I don’t expect a vaccination requirement to come to pass for two reasons.
- We may be peaking in the Delta wave now, so it’s unlikely to be put into place if they’re not doing it now.
- There’s a tremendous status quo bias in policy.
The Biden administration has shown little interest in shifting policy away from the measures put in place by the Trump administration, like bans of travelers from Europe and China, refusing to allow vaccinated Germans to enter the U.S. after testing negative for Covid-19 while welcoming unvaccinated Russians and Indonesians – though the rate of spread in Germany makes even an unvaccinated German less likely to spread the virus than an unvaccinated American in a bar. Similar policies towards immigration and oil (calling for more production by OPEC even as environmental goals would suggest the opposite) show the status quo bias of American politics.
There was no serious discussion of tying stimulus checks earlier in the year to recipients getting vaccinated. Now the Biden administration just encourages states to offer far more modest rewards. All we’re talking about is whether schools should require masks, and not whether they’re doing enough to improve ventilation, even though mask requirements generally allow for a thin strip of paper and two strings and we don’t have effectiveness data on their combating the Delta variant. We haven’t moved beyond the crudest tools to slow the spread of the virus even after 18 months.
It is far easier to keep current policies in place, even where they don’t make sense, than to implement new ones that do. And we see that across the government, for instance in delaying booster shots of Covid-19 vaccines the government prioritizes getting more first doses in arms (current policy) when they were against prioritizing first doses in arms by delaying second doses earlier in the pandemic (also status quo policy).

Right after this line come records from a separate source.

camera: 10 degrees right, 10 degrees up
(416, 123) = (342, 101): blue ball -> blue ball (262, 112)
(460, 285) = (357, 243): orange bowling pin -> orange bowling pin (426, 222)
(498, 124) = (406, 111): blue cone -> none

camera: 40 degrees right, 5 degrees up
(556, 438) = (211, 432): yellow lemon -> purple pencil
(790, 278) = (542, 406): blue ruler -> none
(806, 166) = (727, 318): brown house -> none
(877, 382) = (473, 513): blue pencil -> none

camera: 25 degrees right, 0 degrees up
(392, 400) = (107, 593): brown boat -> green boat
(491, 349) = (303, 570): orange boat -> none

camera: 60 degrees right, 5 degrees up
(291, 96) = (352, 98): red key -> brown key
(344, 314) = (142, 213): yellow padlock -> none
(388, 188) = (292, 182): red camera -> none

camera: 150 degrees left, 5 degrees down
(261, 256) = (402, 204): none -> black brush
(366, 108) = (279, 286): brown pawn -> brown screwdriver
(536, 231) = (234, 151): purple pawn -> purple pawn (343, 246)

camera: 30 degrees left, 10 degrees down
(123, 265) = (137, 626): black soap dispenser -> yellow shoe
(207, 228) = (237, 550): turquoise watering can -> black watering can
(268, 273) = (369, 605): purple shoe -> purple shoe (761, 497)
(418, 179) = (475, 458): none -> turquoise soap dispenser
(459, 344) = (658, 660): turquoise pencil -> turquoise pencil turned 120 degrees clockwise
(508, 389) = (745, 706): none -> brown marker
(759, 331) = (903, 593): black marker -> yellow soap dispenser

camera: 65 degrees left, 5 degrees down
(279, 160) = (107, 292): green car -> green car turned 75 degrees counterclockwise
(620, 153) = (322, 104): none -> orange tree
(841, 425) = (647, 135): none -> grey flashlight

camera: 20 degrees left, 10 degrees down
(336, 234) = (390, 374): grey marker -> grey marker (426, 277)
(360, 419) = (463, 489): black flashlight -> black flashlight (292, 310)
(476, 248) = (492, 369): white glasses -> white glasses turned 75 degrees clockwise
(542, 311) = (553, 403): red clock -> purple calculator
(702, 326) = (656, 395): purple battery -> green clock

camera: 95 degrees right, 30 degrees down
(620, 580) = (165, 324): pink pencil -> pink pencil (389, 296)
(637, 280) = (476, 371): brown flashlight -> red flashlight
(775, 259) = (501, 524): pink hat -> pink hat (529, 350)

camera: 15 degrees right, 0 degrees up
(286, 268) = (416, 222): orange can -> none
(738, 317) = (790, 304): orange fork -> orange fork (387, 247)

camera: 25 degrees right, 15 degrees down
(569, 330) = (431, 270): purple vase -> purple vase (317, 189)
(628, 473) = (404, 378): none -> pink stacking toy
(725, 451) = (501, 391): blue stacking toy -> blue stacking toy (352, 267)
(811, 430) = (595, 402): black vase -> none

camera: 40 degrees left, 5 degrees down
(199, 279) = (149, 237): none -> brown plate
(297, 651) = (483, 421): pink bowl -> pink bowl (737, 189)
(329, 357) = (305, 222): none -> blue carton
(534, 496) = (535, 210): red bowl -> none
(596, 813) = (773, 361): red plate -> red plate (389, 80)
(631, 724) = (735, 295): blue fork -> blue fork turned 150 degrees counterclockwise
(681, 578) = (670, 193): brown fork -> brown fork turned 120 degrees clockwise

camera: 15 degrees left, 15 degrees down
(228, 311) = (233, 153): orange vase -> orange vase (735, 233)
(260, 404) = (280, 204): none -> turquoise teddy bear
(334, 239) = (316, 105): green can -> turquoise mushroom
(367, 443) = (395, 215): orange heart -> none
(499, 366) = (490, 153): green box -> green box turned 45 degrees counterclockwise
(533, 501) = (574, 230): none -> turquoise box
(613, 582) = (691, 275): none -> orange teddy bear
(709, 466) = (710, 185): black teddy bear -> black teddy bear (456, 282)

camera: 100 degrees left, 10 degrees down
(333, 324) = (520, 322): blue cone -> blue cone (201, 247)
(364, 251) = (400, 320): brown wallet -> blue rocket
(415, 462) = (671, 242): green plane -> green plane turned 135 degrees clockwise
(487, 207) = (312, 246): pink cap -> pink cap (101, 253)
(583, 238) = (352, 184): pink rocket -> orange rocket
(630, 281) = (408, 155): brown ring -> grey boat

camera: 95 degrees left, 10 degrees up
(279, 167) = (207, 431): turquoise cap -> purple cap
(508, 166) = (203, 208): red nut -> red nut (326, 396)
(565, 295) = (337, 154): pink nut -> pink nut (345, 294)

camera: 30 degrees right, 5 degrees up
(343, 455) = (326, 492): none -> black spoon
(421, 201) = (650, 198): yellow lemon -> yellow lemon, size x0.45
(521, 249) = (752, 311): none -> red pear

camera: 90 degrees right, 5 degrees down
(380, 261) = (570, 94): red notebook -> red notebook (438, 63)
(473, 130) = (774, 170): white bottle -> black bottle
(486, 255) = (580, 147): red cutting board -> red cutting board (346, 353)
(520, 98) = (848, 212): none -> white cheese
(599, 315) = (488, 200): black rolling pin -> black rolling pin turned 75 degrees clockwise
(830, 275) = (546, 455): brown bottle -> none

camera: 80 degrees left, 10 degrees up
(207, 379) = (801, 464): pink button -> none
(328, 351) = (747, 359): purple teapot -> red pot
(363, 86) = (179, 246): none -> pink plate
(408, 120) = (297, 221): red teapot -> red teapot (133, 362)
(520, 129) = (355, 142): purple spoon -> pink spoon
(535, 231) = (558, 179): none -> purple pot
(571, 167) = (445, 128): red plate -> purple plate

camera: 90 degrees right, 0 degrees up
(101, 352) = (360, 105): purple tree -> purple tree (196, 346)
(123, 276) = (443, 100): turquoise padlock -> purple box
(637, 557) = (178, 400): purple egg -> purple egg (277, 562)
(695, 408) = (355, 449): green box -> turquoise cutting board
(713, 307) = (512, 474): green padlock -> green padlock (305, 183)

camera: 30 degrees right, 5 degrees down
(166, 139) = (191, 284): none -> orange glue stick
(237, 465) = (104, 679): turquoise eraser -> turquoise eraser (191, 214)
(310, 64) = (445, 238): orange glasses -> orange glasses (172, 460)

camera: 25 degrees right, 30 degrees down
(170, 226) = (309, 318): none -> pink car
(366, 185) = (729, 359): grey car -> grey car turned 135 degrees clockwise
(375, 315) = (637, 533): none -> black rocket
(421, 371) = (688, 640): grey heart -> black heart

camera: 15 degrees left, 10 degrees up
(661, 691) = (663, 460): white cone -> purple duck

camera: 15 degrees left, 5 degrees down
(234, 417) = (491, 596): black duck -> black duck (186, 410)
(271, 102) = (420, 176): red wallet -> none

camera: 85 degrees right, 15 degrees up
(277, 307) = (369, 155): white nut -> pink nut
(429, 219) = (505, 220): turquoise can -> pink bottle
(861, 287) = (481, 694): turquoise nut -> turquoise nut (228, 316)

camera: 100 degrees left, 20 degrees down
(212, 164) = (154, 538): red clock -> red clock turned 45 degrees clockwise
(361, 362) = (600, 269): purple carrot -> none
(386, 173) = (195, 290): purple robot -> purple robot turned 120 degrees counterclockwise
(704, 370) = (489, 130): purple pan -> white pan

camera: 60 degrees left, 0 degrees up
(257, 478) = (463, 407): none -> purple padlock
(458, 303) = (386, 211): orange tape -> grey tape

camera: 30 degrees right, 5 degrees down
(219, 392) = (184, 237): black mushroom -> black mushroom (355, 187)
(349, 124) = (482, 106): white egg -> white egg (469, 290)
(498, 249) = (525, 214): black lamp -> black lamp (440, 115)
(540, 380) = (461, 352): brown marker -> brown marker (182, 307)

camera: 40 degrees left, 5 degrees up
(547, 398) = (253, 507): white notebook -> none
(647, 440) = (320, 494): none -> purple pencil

We may not see it at the national level in terms of cases yet, but it’s likely the Delta wave is already peaking or will in the next couple of weeks in the places that have been hit hardest like Florida and Texas. It may then move North. But if full hospitals in hot spots haven’t led the Biden administration to place restrictions on travel for the unvaccinated, it’s unlikely that further virus spread will serve as that impetus.
A vaccination requirement for travel is also not something to expect to see come out of an airline. United Airlines CEO Scott Kirby has said that’s a matter for national policy, not for airlines on their own. And he’s been willing to go the farthest in requiring it for his own employees (but the benefit is most limited for passengers when it’s only the employees who must be vaccinated).